[Data to process]:
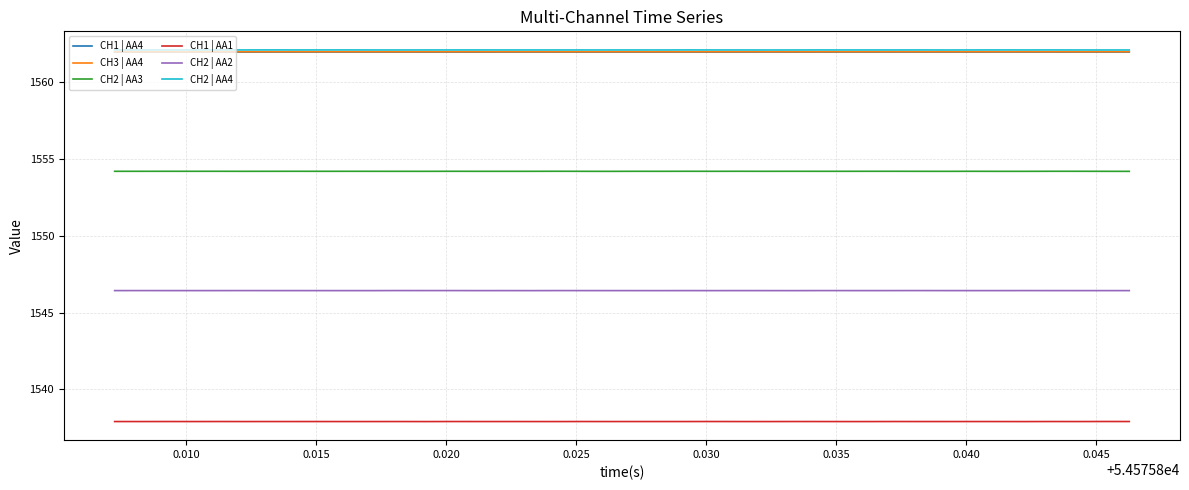

In CH1 | AA1, how many points are lower than both neighbors (excluding endpoints)?

14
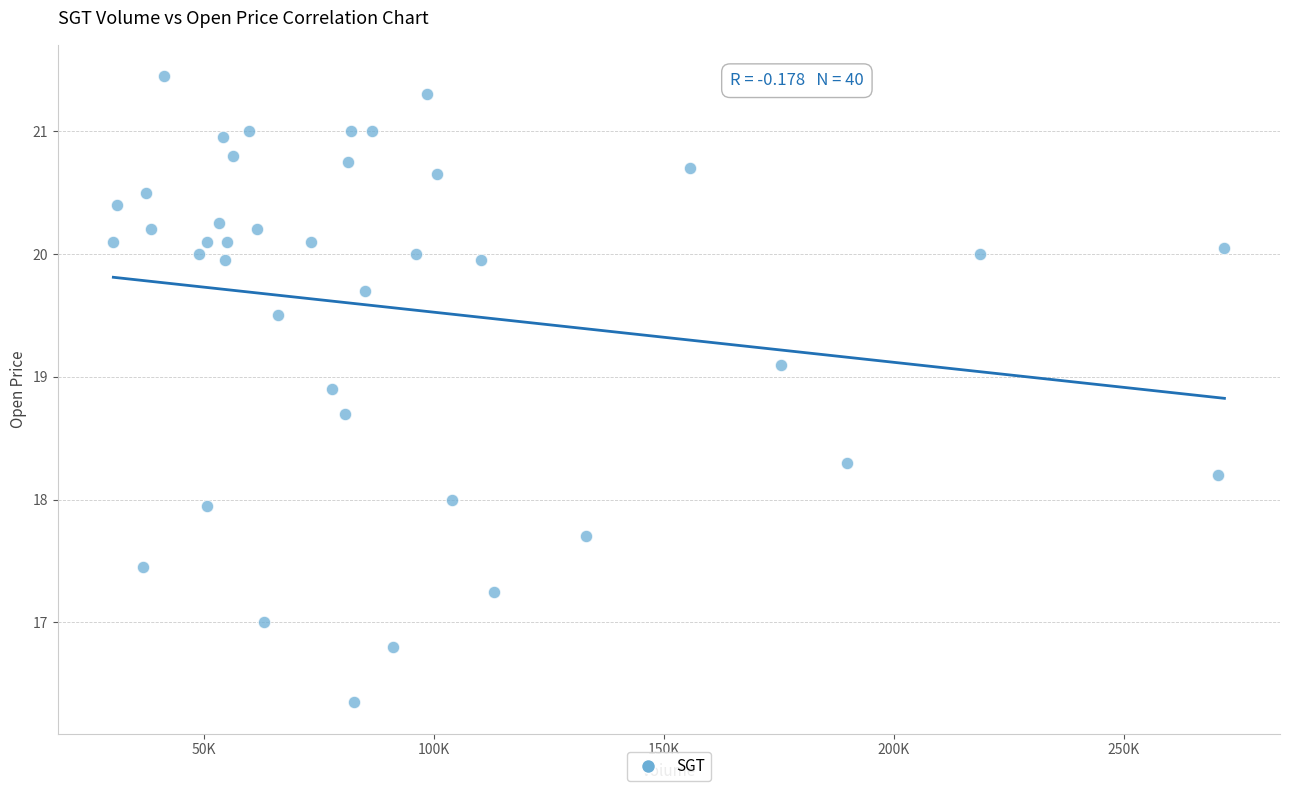

What is the range of Y values (max minus min)?

5.1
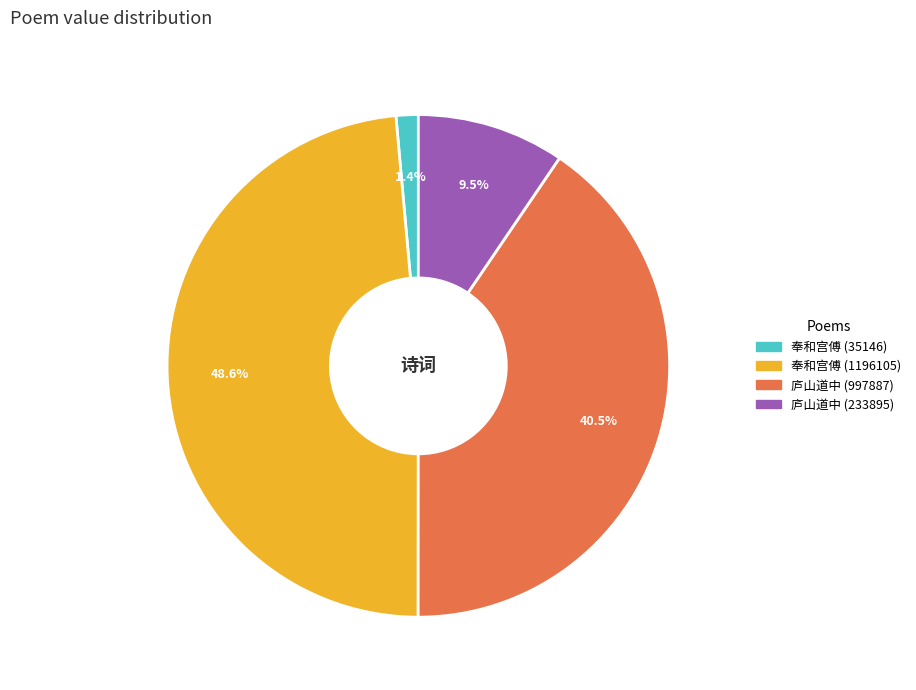

Is there any slice that represents more than half of the pie?

No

[What needs to be done]:
Copy every line of text in the material above without changing a word, and leave out the pictures.

[Written solution]:
In CH1 | AA1, how many points are lower than both neighbors (excluding endpoints)?

14

What is the range of Y values (max minus min)?

5.1

Is there any slice that represents more than half of the pie?

No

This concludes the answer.